* **What the exercise asks**: Would you reproduce each line below exactly, leaving every picture out?

* **Supplied data**:
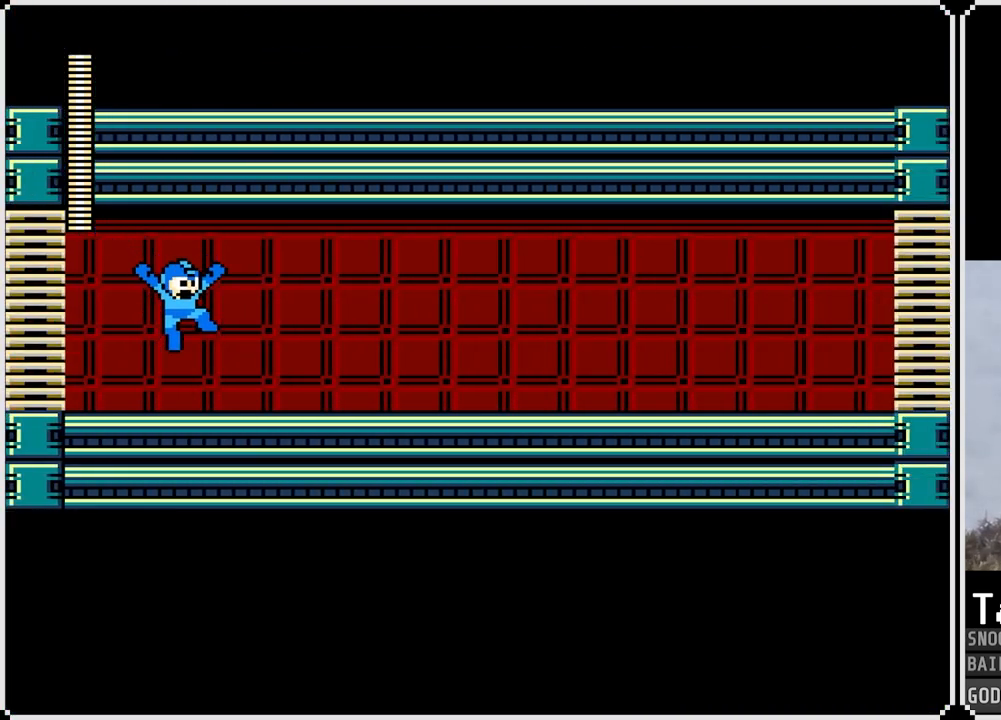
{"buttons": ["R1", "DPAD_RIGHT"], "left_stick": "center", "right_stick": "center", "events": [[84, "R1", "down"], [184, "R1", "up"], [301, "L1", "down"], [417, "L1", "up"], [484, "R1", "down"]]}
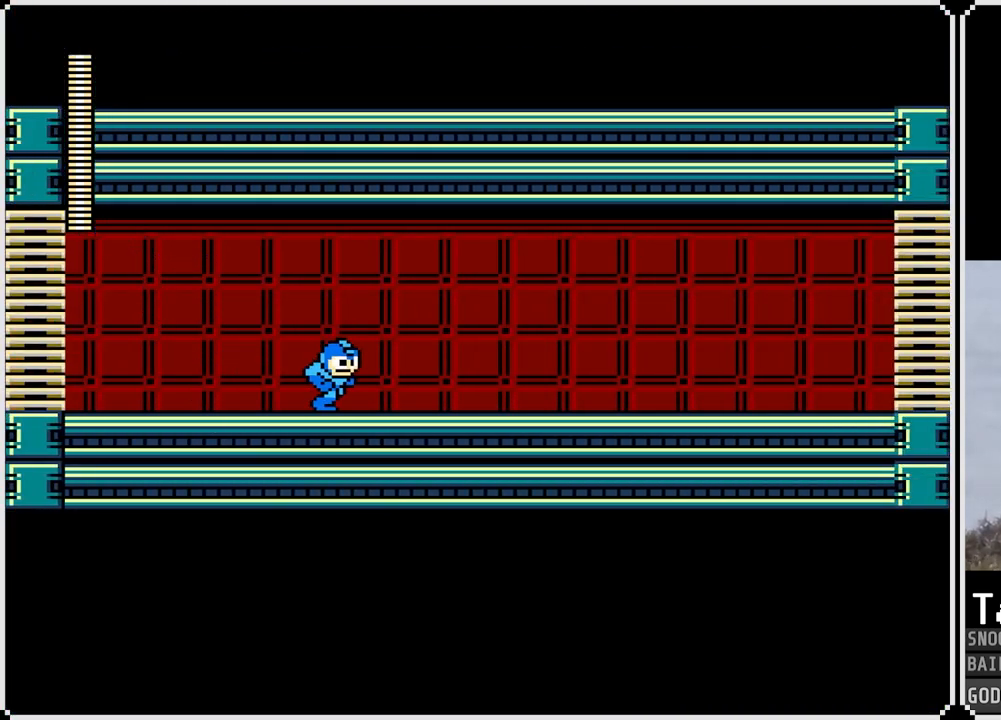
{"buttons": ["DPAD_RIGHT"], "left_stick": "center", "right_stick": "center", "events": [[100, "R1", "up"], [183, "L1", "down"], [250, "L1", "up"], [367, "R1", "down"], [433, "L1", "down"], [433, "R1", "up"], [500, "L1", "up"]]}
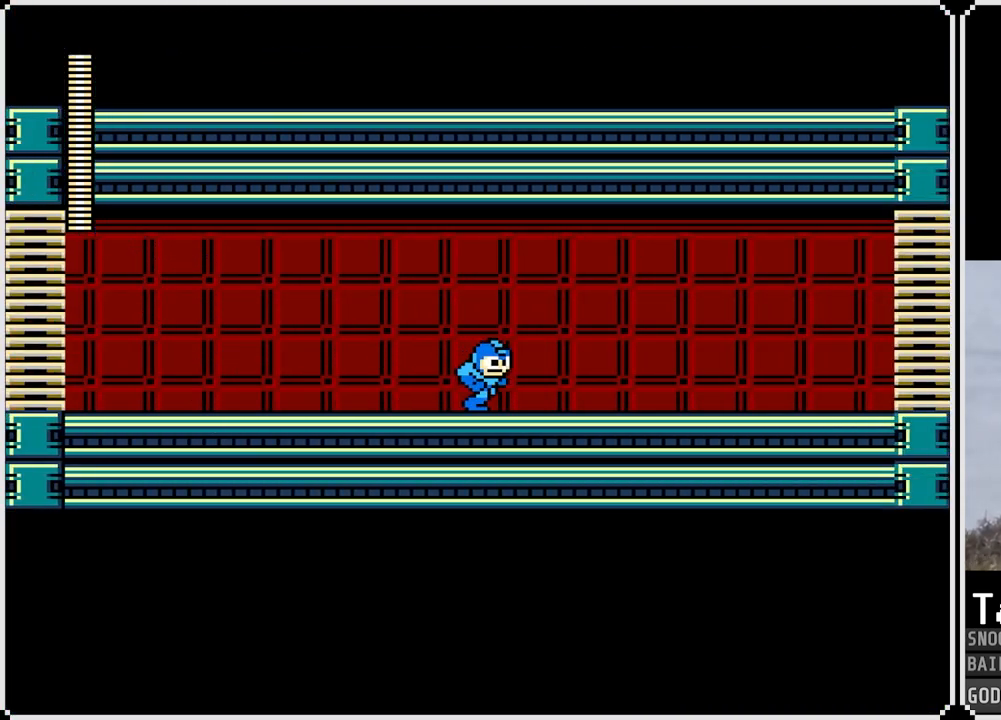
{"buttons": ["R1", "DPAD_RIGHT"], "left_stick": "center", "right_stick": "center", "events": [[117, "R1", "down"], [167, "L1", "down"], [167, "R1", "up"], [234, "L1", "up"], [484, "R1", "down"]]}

* **Output of the task**:
{"buttons": ["R1", "DPAD_RIGHT"], "left_stick": "center", "right_stick": "center", "events": [[84, "R1", "down"], [184, "R1", "up"], [301, "L1", "down"], [417, "L1", "up"], [484, "R1", "down"]]}
{"buttons": ["DPAD_RIGHT"], "left_stick": "center", "right_stick": "center", "events": [[100, "R1", "up"], [183, "L1", "down"], [250, "L1", "up"], [367, "R1", "down"], [433, "L1", "down"], [433, "R1", "up"], [500, "L1", "up"]]}
{"buttons": ["R1", "DPAD_RIGHT"], "left_stick": "center", "right_stick": "center", "events": [[117, "R1", "down"], [167, "L1", "down"], [167, "R1", "up"], [234, "L1", "up"], [484, "R1", "down"]]}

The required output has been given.